Naganishia adeliensis

Scientific classification
- Kingdom: Fungi
- Division: Basidiomycota
- Class: Tremellomycetes
- Order: Filobasidiales
- Family: Filobasidiaceae
- Genus: Naganishia
- Species: N. adeliensis
- Binomial name: Naganishia adeliensis (Scorzetti, I. Petrescu, Yarrow & Fell) X.Z. Liu, F.Y. Bai, M. Groenew. & Boekhout (2015)
- Synonyms: Cryptococcus adeliensis

= Naganishia adeliensis =

- Genus: Naganishia
- Species: adeliensis
- Authority: (Scorzetti, I. Petrescu, Yarrow & Fell) X.Z. Liu, F.Y. Bai, M. Groenew. & Boekhout (2015)
- Synonyms: Cryptococcus adeliensis

Species of fungus

Naganishia adeliensis (synonym Cryptococcus adeliensis) is a species of fungus in the family Filobasidiaceae. It is currently only known from its yeast state, isolated from decaying algae in Antarctica.
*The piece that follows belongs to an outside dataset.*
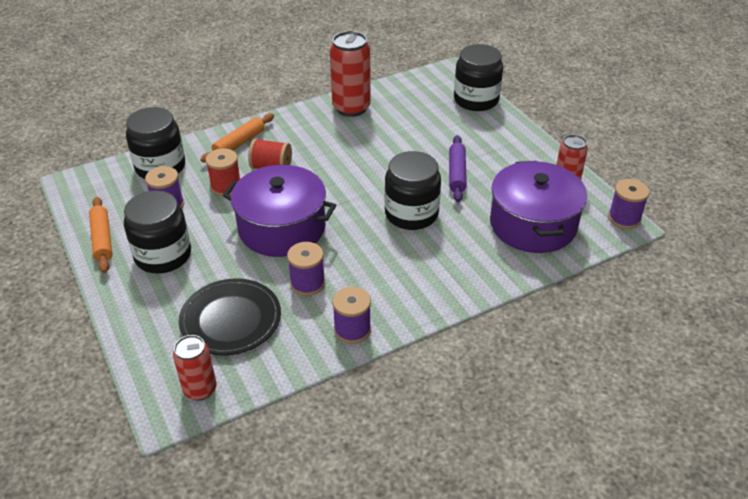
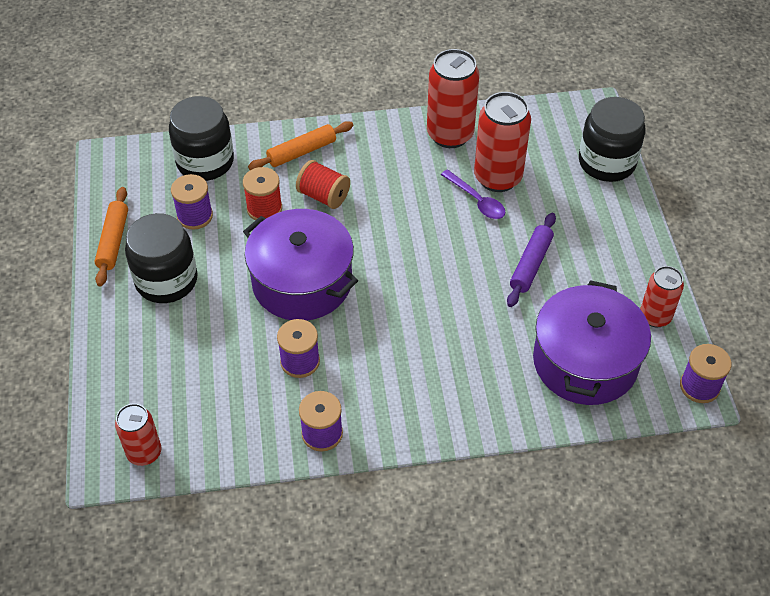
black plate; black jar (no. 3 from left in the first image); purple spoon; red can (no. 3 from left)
When plated on agar Naganishia adeliensis produces colonies that are cream, with a smooth, glossy appearance. The colonies frequently appear to have a soft texture. The optimal growth range for this species is at 25 degrees Celsius. Naganishia adeliensis is incapable of fermentation, as is typical of Naganishia species. This species is able to use sucrose, maltose, cellbiose, trehalose, raffinose, citrate, inositol ethanol, soluble starch, melezitose, xylitol, saccharate, salicin as well as many other compounds as sole carbon sources. Naganishia adeliensis is able to use nitrate, nitrite and cadaverine (a protein created when animals decay and which produces the putrid smell associated with this decay) as sources of nitrogen. This species forms starch as it grows. Naganishia adeliensis also grows on 0.01% cycloheximide.